'Systemic ageism' to blame for COVID-19 deaths in Quebec care homes, inquiry hears
CBC
A former Quebec health minister told a coroner's inquest today that "systemic ageism'" and outdated health-care facilities contributed to the tragedy that unfolded in the province's long-term care homes during the first wave of COVID-19.
Dr.
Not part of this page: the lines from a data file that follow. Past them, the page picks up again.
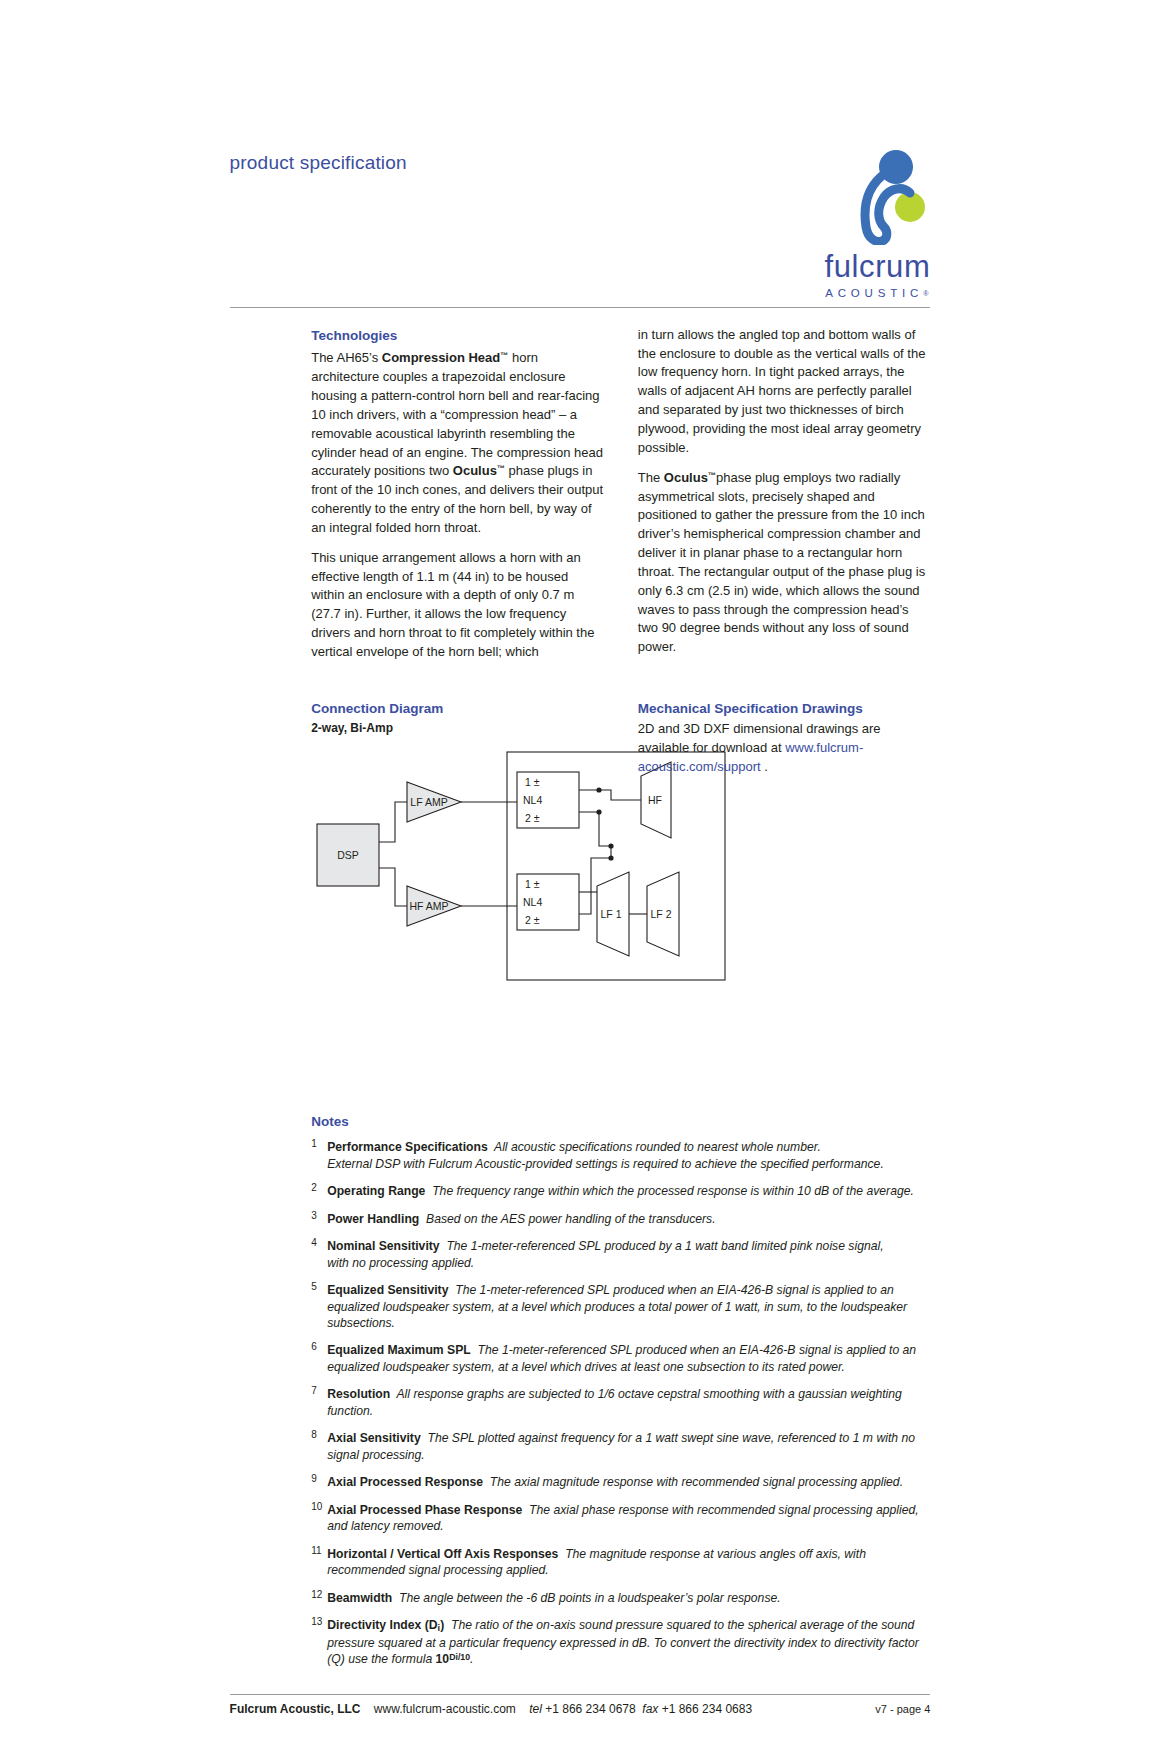fulcrum
ACOUSTIC®
product specification
Technologies
The AH65’s Compression Head™ horn architecture couples a trapezoidal enclosure housing a pattern-control horn bell and rear-facing 10 inch drivers, with a “compression head” – a removable acoustical labyrinth resembling the cylinder head of an engine. The compression head accurately positions two Oculus™ phase plugs in front of the 10 inch cones, and delivers their output coherently to the entry of the horn bell, by way of an integral folded horn throat.
This unique arrangement allows a horn with an effective length of 1.1 m (44 in) to be housed within an enclosure with a depth of only 0.7 m (27.7 in). Further, it allows the low frequency drivers and horn throat to fit completely within the vertical envelope of the horn bell; which
in turn allows the angled top and bottom walls of the enclosure to double as the vertical walls of the low frequency horn. In tight packed arrays, the walls of adjacent AH horns are perfectly parallel and separated by just two thicknesses of birch plywood, providing the most ideal array geometry possible.
The Oculus™phase plug employs two radially asymmetrical slots, precisely shaped and positioned to gather the pressure from the 10 inch driver’s hemispherical compression chamber and deliver it in planar phase to a rectangular horn throat. The rectangular output of the phase plug is only 6.3 cm (2.5 in) wide, which allows the sound waves to pass through the compression head’s two 90 degree bends without any loss of sound power.
Connection Diagram
2-way, Bi-Amp
DSP LF AMP HF AMP 1 ± NL4 2 ± 1 ± NL4 2 ± HF LF 1 LF 2
Mechanical Specification Drawings
2D and 3D DXF dimensional drawings are available for download at www.fulcrum-acoustic.com/support .
Notes
Performance Specifications All acoustic specifications rounded to nearest whole number.
External DSP with Fulcrum Acoustic-provided settings is required to achieve the specified performance.
Operating Range The frequency range within which the processed response is within 10 dB of the average.
Power Handling Based on the AES power handling of the transducers.
Nominal Sensitivity The 1-meter-referenced SPL produced by a 1 watt band limited pink noise signal,
with no processing applied.
Equalized Sensitivity The 1-meter-referenced SPL produced when an EIA-426-B signal is applied to an equalized loudspeaker system, at a level which produces a total power of 1 watt, in sum, to the loudspeaker subsections.
Equalized Maximum SPL The 1-meter-referenced SPL produced when an EIA-426-B signal is applied to an equalized loudspeaker system, at a level which drives at least one subsection to its rated power.
Resolution All response graphs are subjected to 1/6 octave cepstral smoothing with a gaussian weighting function.
Axial Sensitivity The SPL plotted against frequency for a 1 watt swept sine wave, referenced to 1 m with no signal processing.
Axial Processed Response The axial magnitude response with recommended signal processing applied.
Axial Processed Phase Response The axial phase response with recommended signal processing applied, and latency removed.
Horizontal / Vertical Off Axis Responses The magnitude response at various angles off axis, with recommended signal processing applied.
Beamwidth The angle between the -6 dB points in a loudspeaker’s polar response.
Directivity Index (Di) The ratio of the on-axis sound pressure squared to the spherical average of the sound pressure squared at a particular frequency expressed in dB. To convert the directivity index to directivity factor (Q) use the formula 10Di/10.
Fulcrum Acoustic, LLC www.fulcrum-acoustic.com tel +1 866 234 0678 fax +1 866 234 0683
v7 - page 4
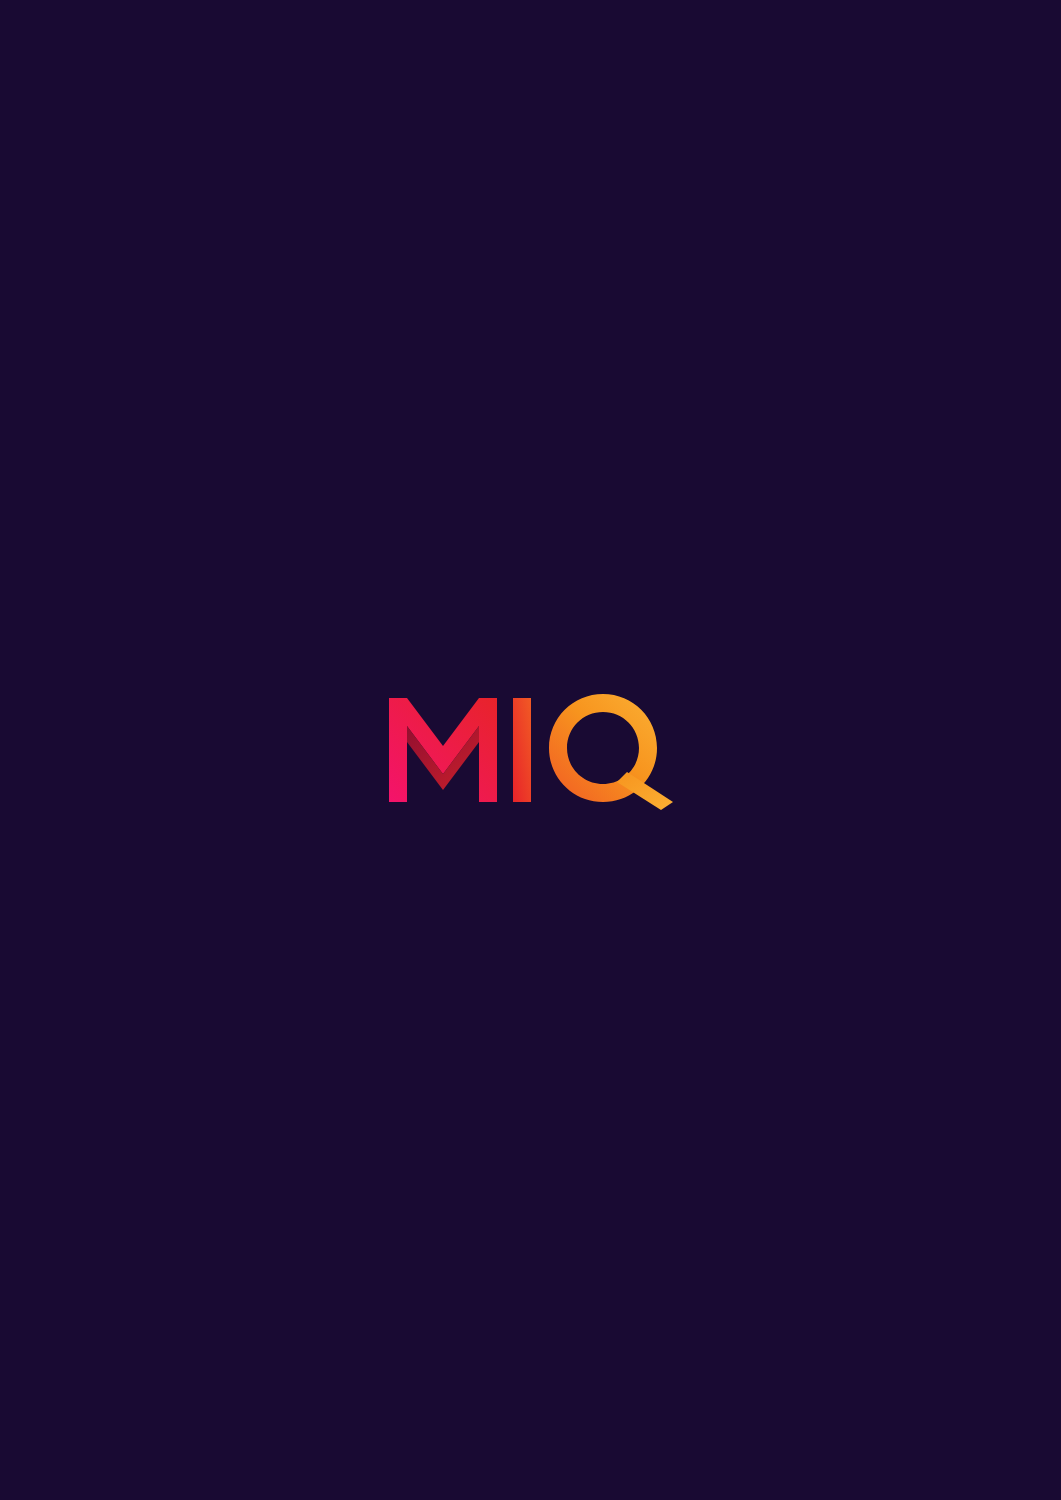MiQ
MiQ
Réjean Hébert, who is also a gerontologist, told coroner Géhane Kamel that nearly 10 per cent of the province's long-term care patients died of COVID-19 in the early months of the pandemic, which is a rate five times higher than that in Canada as a whole.
The former health minister said that even before the pandemic there was a tendency to shift health-care resources toward other priorities, leading to a lack of doctors and nurses to care for vulnerable seniors in care homes.
Hébert also pointed to outdated facilities where patients were subjected to inadequate ventilation and forced to share bedrooms and bathrooms as factors that contributed to Quebec's high mortality rate.
The coroner's inquiry is examining the deaths of elderly and vulnerable people in residential settings during the COVID-19 pandemic in order to formulate recommendations to avoid future tragedies.
About half the province's COVID-19 deaths during the first wave occurred in long-term care homes, and some 92 per cent of victims who died between Feb. 25 and July 11, 2020 were 70 and older, according to the province's public health institute.